Amber Bourke is aiming for a podium finish when she competes at the Freediving Pool World Championships in Serbia in June.
Amber, 25, of Birkdale, participates in both depth and pool freediving, and qualified for automatic entry into this year's pool world championships by finishing in the world's top 10 last year.
Pool freediving tests the distance a competitor can swim under water, and competitions are run with and without fins.
At the last world champs in 2013, Amber was third in the no-fin event and qualified for the final with fin. This year, she hopes to do even better.
She set national records in both events in 2013, with distances of 200m with fin and 164m no-fin.
Amber is gearing up for the next national competition in Gladstone in May, in the lead-up to June's world champs.
From there, she will turn her attention to the depth freediving national champs, to be held in Bali in August, where she will aim to better her 53m best dive.
Depth freediving events are held in the sea or in deep lakes and Amber said while Australia had plenty of coastline, there was nowhere suitable for free-diving.
"The Australian nationals have to be held in Bali because it's the nearest suitable location without dangerous currents," she said.
Depth freediving involves competitors descending as deep as they can, following a line in the water. It can be dangerous and a host of safety measures are in place during the competition.
"We are attached by a lanyard so we are always connected to the line and can be helped to the surface quickly if we need to," she said.
"The most dangerous time is the last 15 metres on the way back up, so during competition there are safety divers in place to keep an eye on us."
Although she enjoys all water sports, especially wakeboarding and ocean swimming, Amber initially specialised in synchronised swimming.
"Freediving is breath-hold diving, and with synchronised swimming I found I was good at holding my breath," she said.

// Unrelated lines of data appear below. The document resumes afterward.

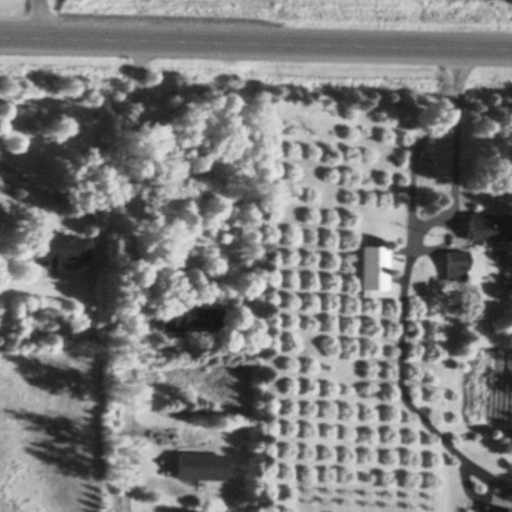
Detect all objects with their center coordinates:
road: (41, 19)
road: (255, 43)
road: (133, 180)
road: (453, 216)
building: (487, 227)
building: (490, 228)
building: (60, 248)
building: (63, 249)
building: (455, 264)
building: (458, 264)
building: (371, 271)
building: (375, 271)
building: (200, 317)
building: (204, 317)
building: (169, 322)
building: (172, 322)
road: (408, 402)
building: (508, 435)
building: (187, 452)
building: (493, 508)
building: (496, 509)
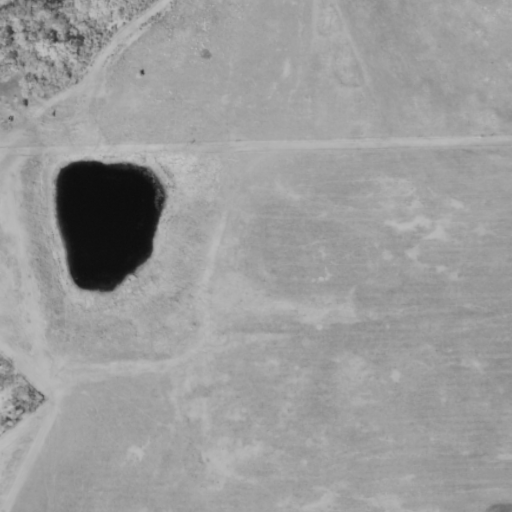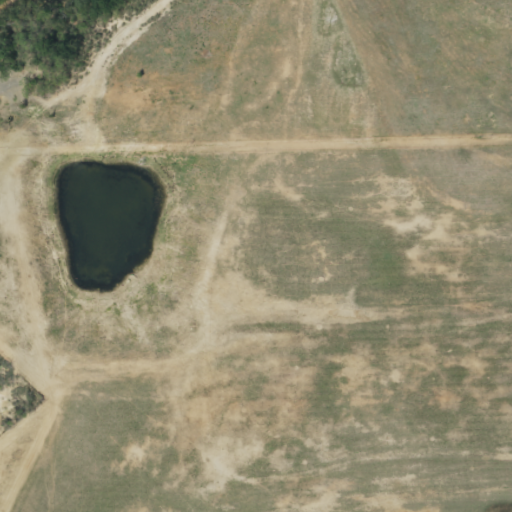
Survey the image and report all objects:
road: (250, 17)
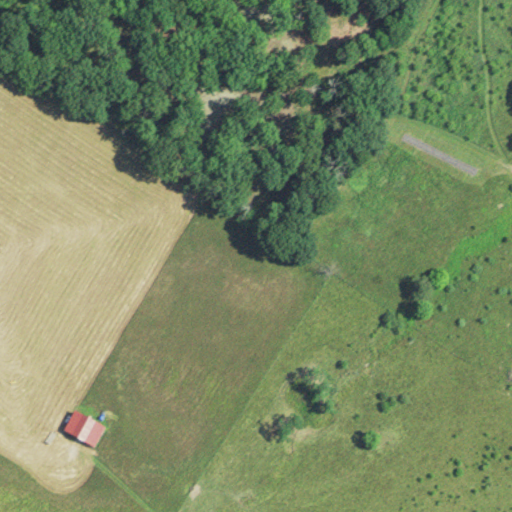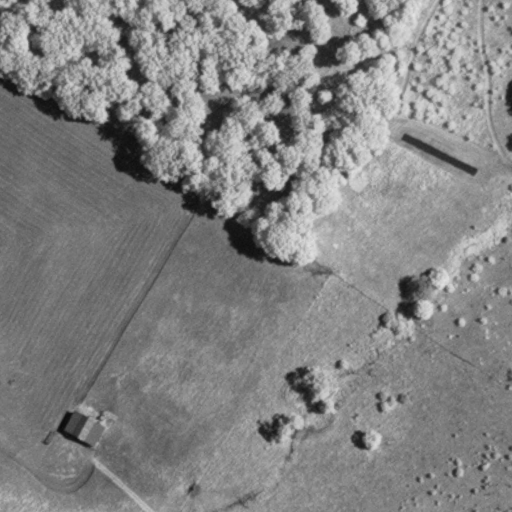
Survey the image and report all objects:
building: (82, 429)
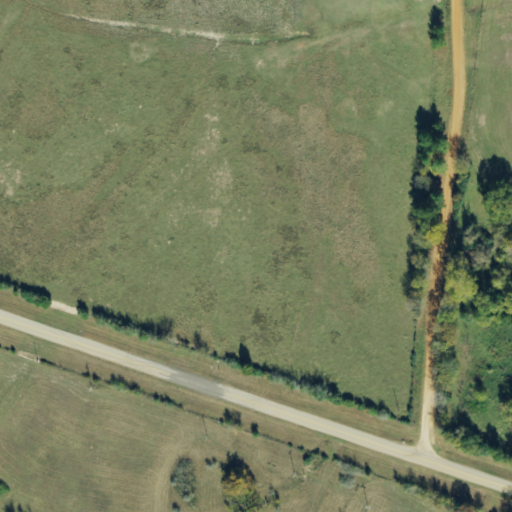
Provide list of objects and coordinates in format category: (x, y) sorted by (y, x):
road: (428, 230)
road: (254, 405)
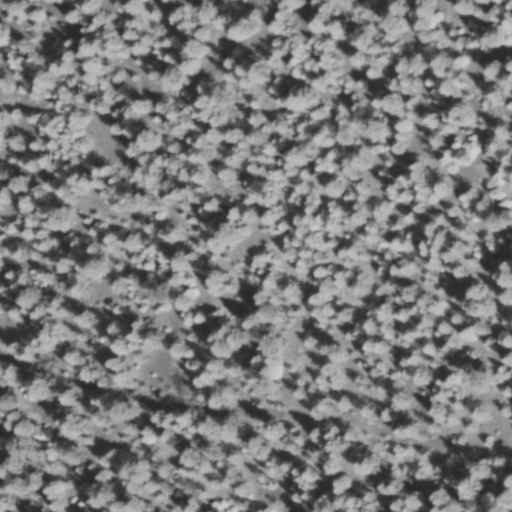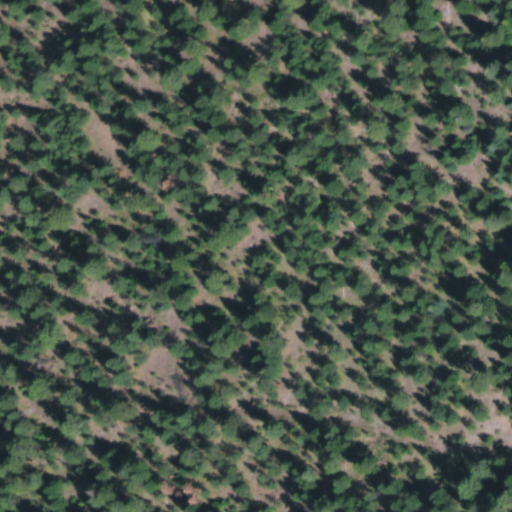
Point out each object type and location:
road: (253, 439)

In the lead-up to the competitions, Amber trains up to 10 hours a week with the Brisbane Freedivers Club at the Sleeman Aquatic Centre, juggling training with full-time work as an electrician.
Her preparation will involve cutting back on swimming training to concentrate on breath-holding under strict supervision.
Amber is acutely aware of the dangers of breath-holding.
"Freedive training should never be done alone," she said.
"It is an important safety requirement for anyone undertaking any sort of breath-holding in the water to be supervised.
"It is our number one rule to always have a buddy."